Espécie é rara e seu nome presta homenagem ao compositor Chico Science

por Larissa Bastos

18/10/2020 - 05h00

Arquivo Pessoal

Nova espécie de camarão é colorida e mede 1 centímetro

Um pesquisador de Bauru descobriu um novo camarão no Litoral de Recife (PE). O estudo, que fez parte do pós-doutorado de Gabriel Lucas Bochini na Universidade Federal de Pernambuco (UFPE), durou três anos. O trabalho ainda indica que o animal é extremamente raro.

Gabriel é graduado em biologia pela Unesp de Bauru e fez mestrado e doutorado na mesma universidade, porém, em Botucatu, sob coordenação do professor doutor Rogério Caetano da Costa.

Ele, que se diz apaixonado por biologia marinha e por pesquisas, decidiu ingressar em um pós-doutorado na UFPE, sob orientação do professor Alexandre Oliveira de Almeida.

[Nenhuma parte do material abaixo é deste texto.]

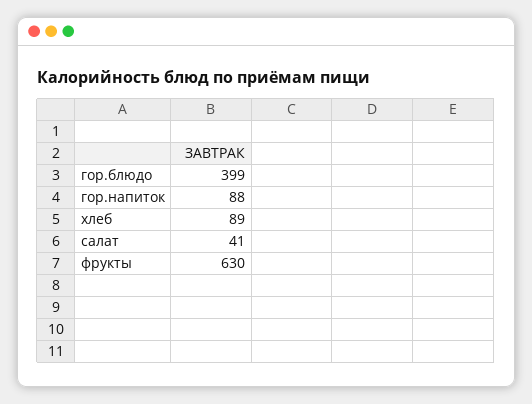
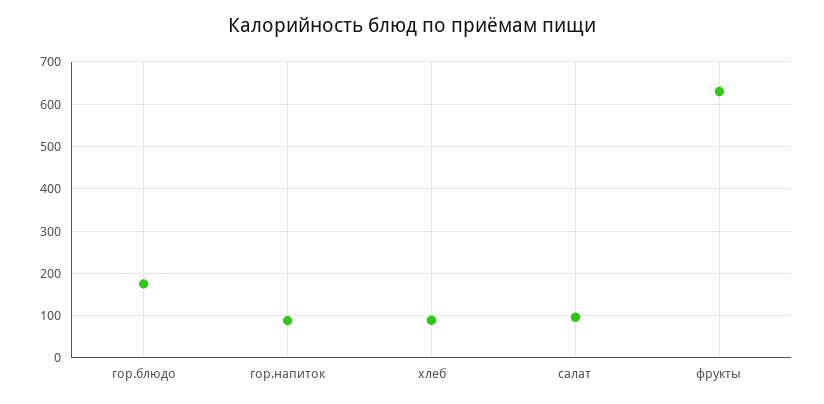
гор.блюдо: 399 -> 180
салат: 41 -> 100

A ideia inicial seria levantar quantos tipos de camarões existem no Litoral pernambucano. "Além disso, analisar a vida marinha comparando duas áreas: a da Praia de Suape, que é impactada pela presença de um porto próximo, e a Praia dos Carneiros, que é de preservação ambiental", explica o biólogo.

Para isso, foi desenvolvido uma espécie de atrator, que era deixado submerso nos dois locais durante três meses. Depois, eram retirados e o conteúdo analisado em laboratório. As coletas foram realizadas durante dois anos.

SURPRESA

Porém, os pesquisadores tiveram uma grata surpresa: encontraram um camarão novo, bem diferente dos já conhecidos: mede apenas um centímetro e é colorido, entre outras particularidades.

Conforme conta Bochini, o primeiro camarão foi encontrado em 1 de agosto de 2017. "Durante dois anos, analisamos a morfologia dele. Depois, escrevemos o artigo científico, enviado para a revista científica Journal of Crustacean Biology, da Universidade de Oxford, na Inglaterra, e publicado este ano", descreve. A espécie foi nomeada como Chicosciencea pernambucencis, em homenagem ao cantor e compositor pernambucano Chico Science.

Durante todo o trabalho, foram encontrados apenas sete indivíduos nas duas áreas estudadas. "Isso indica que trata-se de uma espécie extremamente rara. Inclusive, seu habitat foi bastante afetado pelo derramamento de petróleo que ocorreu na costa brasileira no ano passado", avalia o biólogo.

Bochini espera que a descoberta atraia investimentos para a ciência brasileira. Participaram da pesquisa Andressa Cunha, Mariana Terossi e Alexandre Almeida. Após a conclusão do pós-doutorado, Gabriel Bochini retornou a Bauru, onde atua como professor bolsista da Unesp.